Acetaminophen hepatotoxicity: A mitochondrial perspective

Abstract

Acetaminophen (APAP) is a highly effective analgesic, which is safe at therapeutic doses. However, an overdose can cause hepatotoxicity and even liver failure. APAP toxicity is currently the most common cause of acute liver failure in the United States. Decades of research on mechanisms of liver injury have established the role of mitochondria as central players in APAP-induced hepatocyte necrosis and this chapter examines the various facets of the organelle's involvement in the process of injury as well as in resolution of damage. The injury process is initiated by formation of a reactive metabolite, which binds to sulfhydryl groups of cellular proteins including mitochondrial proteins. This inhibits the electron transport chain and leads to formation of reactive oxygen species, which induce the activation of redox-sensitive members of the MAP kinase family ultimately causing activation of c-Jun N terminal kinase, JNK. Translocation of JNK to the mitochondria then amplifies mitochondrial dysfunction, ultimately resulting in mitochondrial permeability transition and release of mitochondrial intermembrane proteins, which trigger nuclear DNA fragmentation. Together, these events result in hepatocyte necrosis, while adaptive mechanisms such as mitophagy remove damaged mitochondria and minimize the extent of the injury. This oscillation between recovery and necrosis is predominant in cells at the edge of the necrotic area in the liver, where induction of mitochondrial biogenesis is important for liver regeneration. All these aspects of mitochondria in APAP hepatotoxicity, as well as their relevance to humans with APAP overdose and development of therapeutic approaches will be examined in detail in this chapter.

Keywords: Drug toxicity; Hepatocyte; Liver; Necrosis; Nitric oxide; Superoxide.

Fig 1–. Peroxynitrite formation is critical for initial mitochondrial dysfunction and signaling to the cytosol:

The mitochondrial electron transport chain (ETC) comprised of 4 proteins transfer electrons from complex I to complex 4, while pumping protons to generate a proton gradient which is utilized by ATP synthase (complex V) to generate ATP. Though free radicals such as superoxide are generated during electron transport, superoxide dismutases (SOD) within the mitochondria scavenge them efficiently.

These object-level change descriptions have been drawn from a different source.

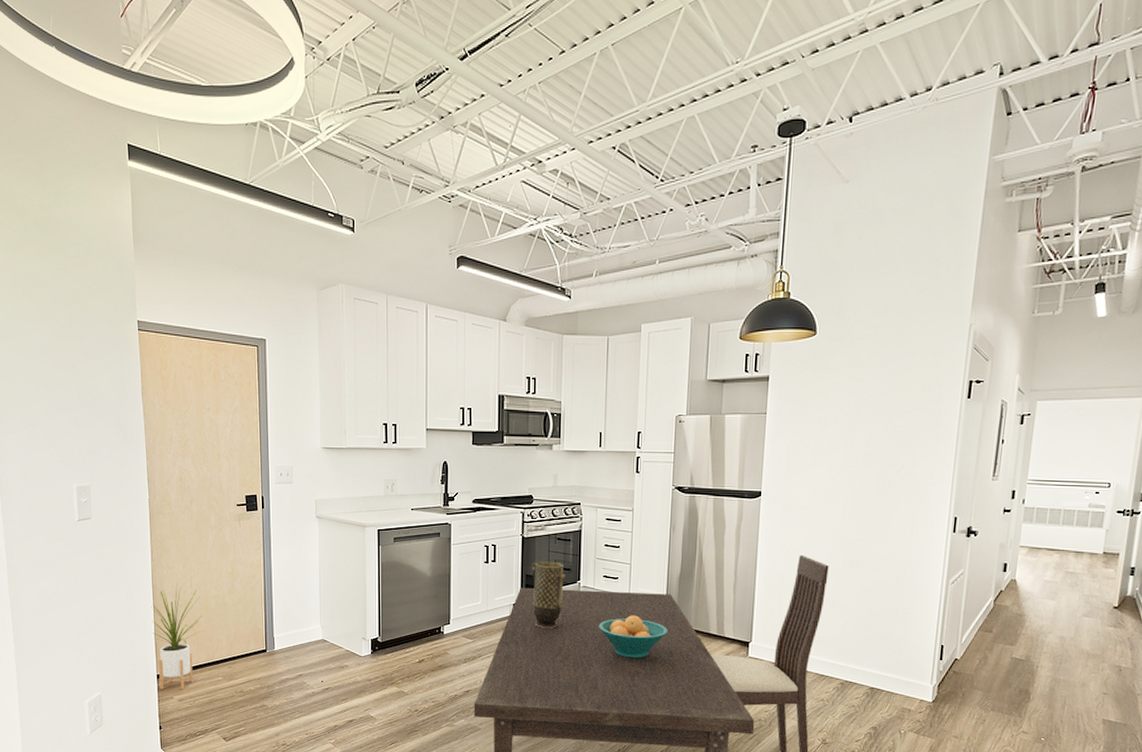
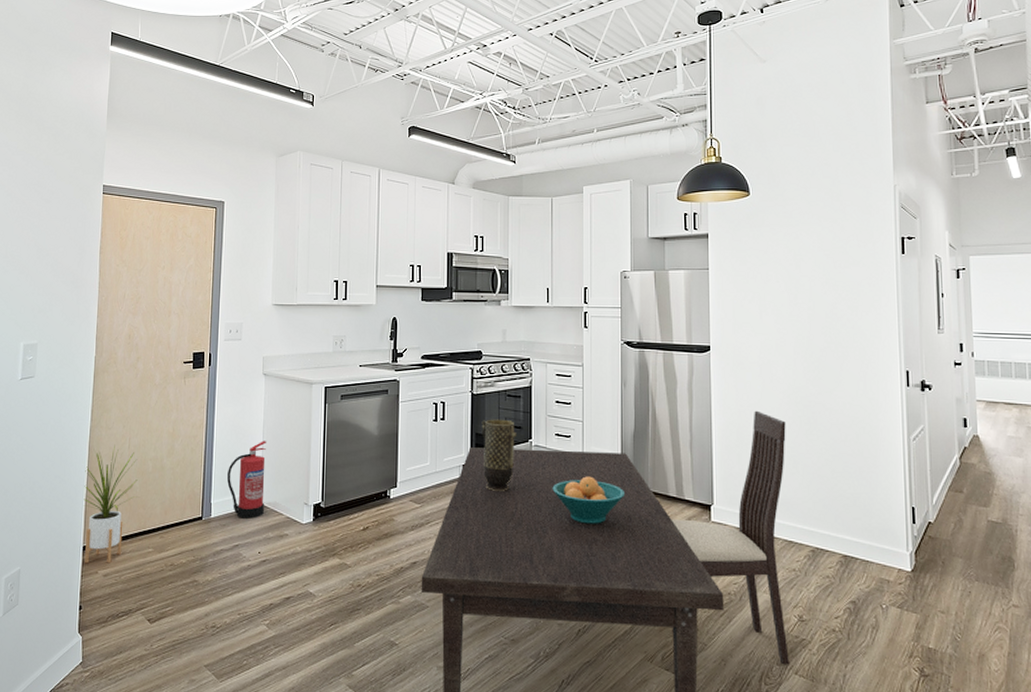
fire extinguisher: none [288,580,324,652] -> present [227,440,266,519]

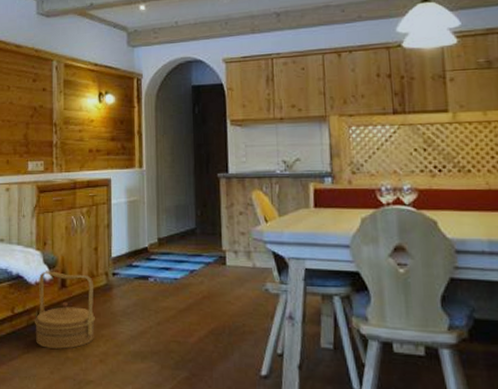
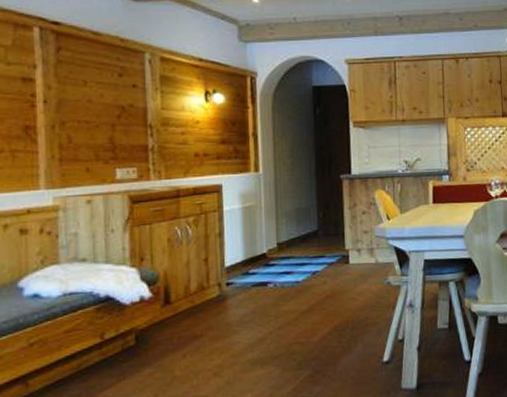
woven basket: present [35,271,95,349] -> none [132,288,207,371]

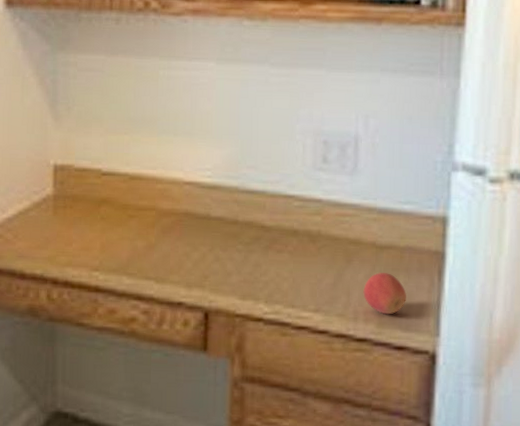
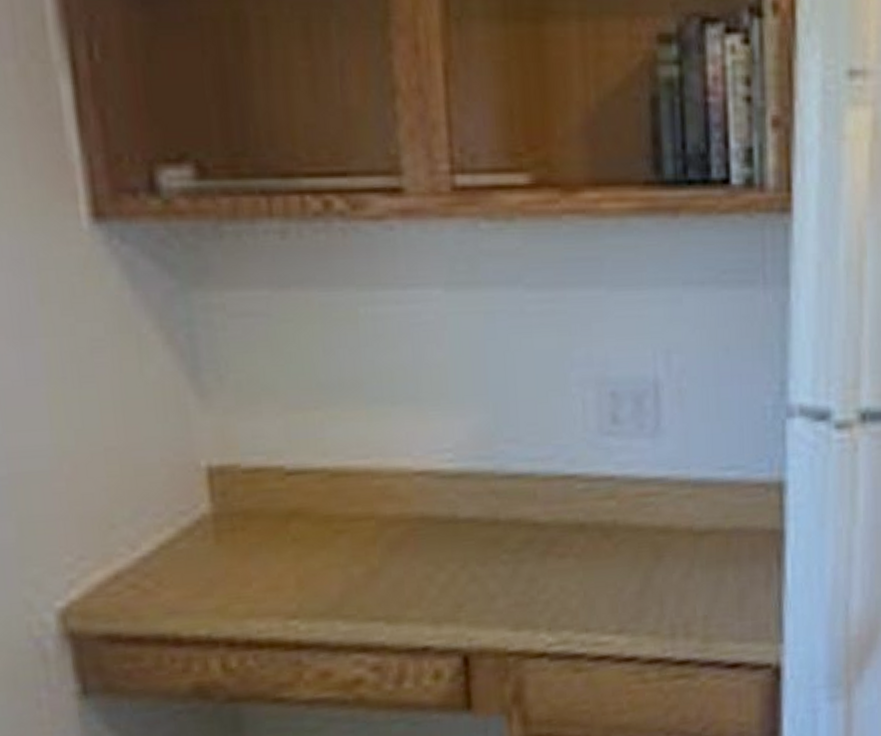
apple: present [363,272,406,315] -> none [680,567,738,624]

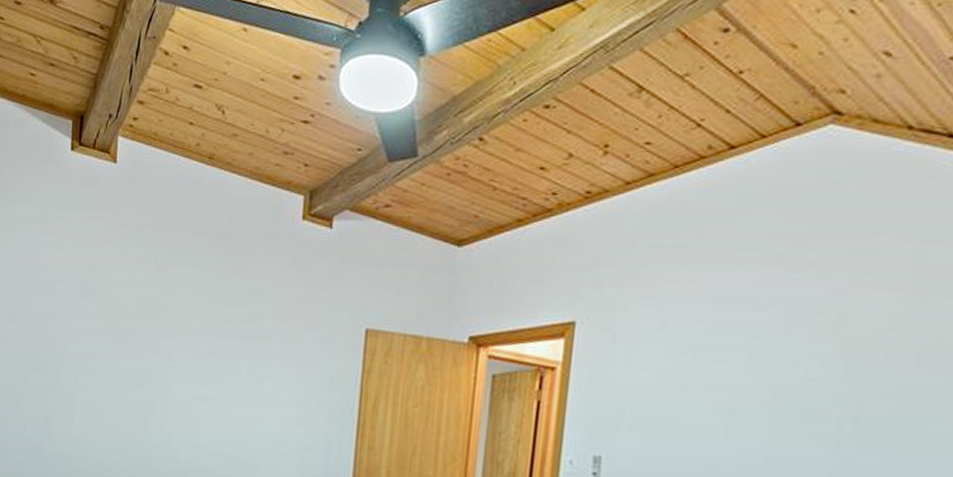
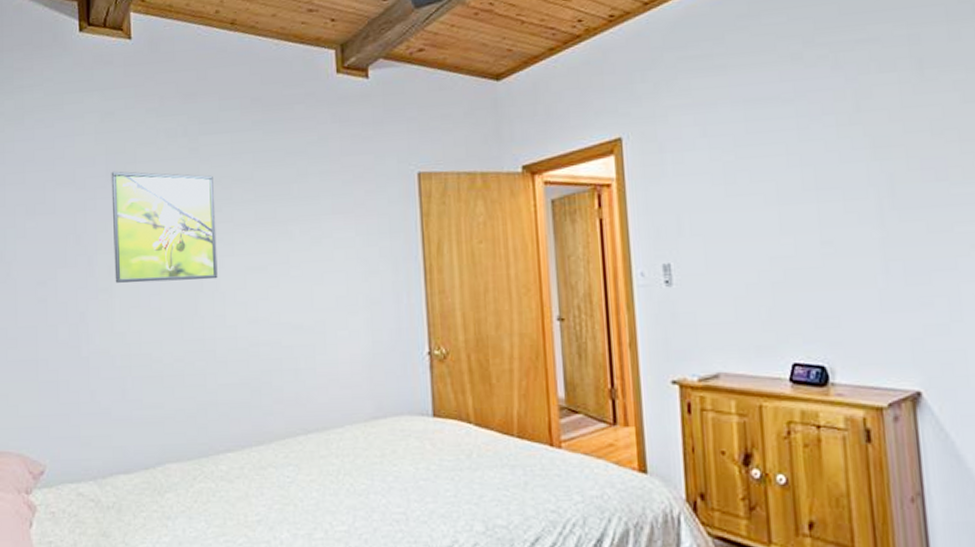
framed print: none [78,289,175,403] -> present [111,171,218,283]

Thus, reaction of superoxide with nitric oxide (NO) generated from neuronal NOS and probably eNOS on mitochondria is minimal. When mitochondria are exposed to NAPQI, adduct formation on mitochondrial proteins such as ATP synthase could result in reverse electron transport within the ETC, which elevates superoxide generation. Protein adduct formation on anti-oxidant enzymes prevents efficient scavenging of superoxide, which enables its reaction with nitric oxide to form peroxynitrite radicals. These in turn can modify enzymes such as SOD as well as spill out of the mitochondria into the cytosol, probably through outer membrane protein such as VDAC.

Fig 2–. JNK and Bax translocation to mitochondria amplify mitochondrial dysfunction:

Phosphorylated JNK as well as Bax translocate to the mitochondria and JNK binds to its ligand Sab, on the outer mitochondrial membrane. This binding initiates a signaling cascade which inhibits the ETC and further amplifies superoxide and peroxynitrite generation. This in turn activates the mitochondrial permeability transition pore on the inner membrane, of which cyclophilin D is a component. This, along with the formation of Bax pores on the outer membrane allow release of mitochondrial proteins such as endonuclease G and apoptosis inducing factor (AIF) into the cytosol.